Tuesday, May 29, 2018

Relegation means austerity

Time will tell whether keeping on Alan Archibald as manager was the right decision by Partick Thistle following their relegation from the Premiership.

However, they were correct to make the decision quickly. The offseason is not all that long, and any procrastination makes it harder to put a coherent squad together in time for the start of the new campaign - even more so if it is then followed by a protracted search for a new boss. Just look at the start Inverness Caley Thistle had to Championship life after fiddling around for a bit (nb - not a reference to the infamous tweet fiasco of last summer, honest!) before sacking Richie Foran.

Thistle can at least get on with preparing for a promotion challenge right away, with the advantage of continuity. Or so you'd think.

Whilst some sort of cull was expected, one could be forgiven for thinking that Theresa May had been parachuted into the Firhill dugout and then mistaken the players for NHS workers. Fourteen were released, to go with the two loanees whose time was up. Of those remaining, three have been transfer-listed and will surely never play for them again. So Thistle start their rebuild with only five outfield players over the age of 21. And one of those is the perenially injured Stuart Bannigan, given until August to prove his fitness.

As an outsider, this seemed quite shocking, though Thistle fans - increasingly suspicious that their team's nightmare season was as much down to player attitude as to lack of confidence or quality - don't seem devastated by any of the departures. But it does mean that Archibald basically has to go out and sign half a team.

This is the cost of relegation from the Scottish Premiership, especially if like at Thistle there is a determination to avoid shedding non-football related jobs at the club. With an externally funded youth academy and good community links the club is otherwise well set; why mortgage the future by overpaying the first team?

Austerity measures have also been implemented in Dingwall, where it transpires that all players had a contract clause activated in the event of relegation where they could either take a pay cut or walk away...with Jason Naismith, a sellable asset this summer, the only one to be spared this. One suspects that this sort of careful planning is one of the reasons why Roy McGregor is as wealthy as he is.

With a number of players driven to accept those terms by a combination of pride, loyalty to new management duo Stuart Kettlewell and Steve Ferguson, and being settled in the Highlands, County look in reasonable shape for an Immediate promotion challenge.

They are certainly in better nick than Thistle are, or relegation predecessors Inverness or Dundee United were when they went down. In their second and third seasons in the Championship respectively, both face further financial squeezes.

On the south side of the Kessock Bridge, Caley Thistle could really have done with using the same solicitors to draw up contracts as their local rivals. Instead, they find themselves in the ignominious position of trying to publicly shame club captain and stalwart Gary Warren into leaving. Warren's crime? To have accepted a contract two years ago which made him one of the highest paid players at the club whilst they were still in the top flight.

That of course isn't Warren's fault; nor is it really his fault that in the two years since he has dramatically declined as a player (and, at 34, is likely to continue declining) and isn't even a first choice centre-back in a team that finished fifth in the Championship last season. But whilst complaining about it to journalists is pretty disrespectful, the bottom line is that removing Warren from the wage bill would free up funds for John Robertson (who, like the current board wasn't around when Warren signed on the bottom line), to sign three players who could make a far greater difference to their chances of going up.

Most depressingly for ICT fans, this feels like a rerun of last summer, when similar tactics were unsuccessfully used to try to force another local legend, David Raven, out the door.

Meanwhile, down Tannadice way Csaba Laszlo has been given licence to mould Dundee United in his own image, though he did little to justify this after succeeding Ray McKinnon. But there have also been a plethora of departures there. Whilst those are justified by the club's underachievements of last season, it also means a big rebuilding job by a manager whose January signings were mostly failures, and in the context of serious losses in the last two sets of accounts.
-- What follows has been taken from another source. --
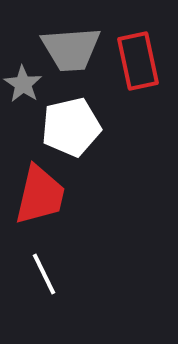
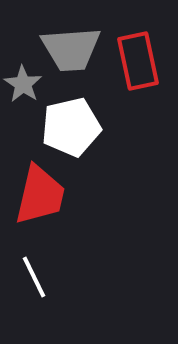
white line: moved 10 px left, 3 px down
United's big hope is that a proposed takeover by an American consortium succeeds and a firm financial footing is at last established. If that falls through its hard to see what else United can cut and, with no Andrew Robertson sell-on fee to save the day this summer, nor a training ground to 'sell, people will start throwing the A-word about.

So whilst in most leagues the newly relegated teams would be fancied to bounce back quickly. in this one the more established, stable sides are left licking their lips, robust buffaloes taking the opportunity to trample over the lions whilst they are wounded.

It's just one of the reasons why the Scottish Championship is one of the most compelling leagues out there - unless you are Ewan Murray of course. And it's also why all but the strongest Premiership clubs need to be wary of taking too many financial risks - relegation can put you in a deep hole very, very quickly.


Lawrie Spence has ranted and spouted his ill-informed opinions on Narey's Toepoker since September 2007.  He has a life outside this blog.  Honestly.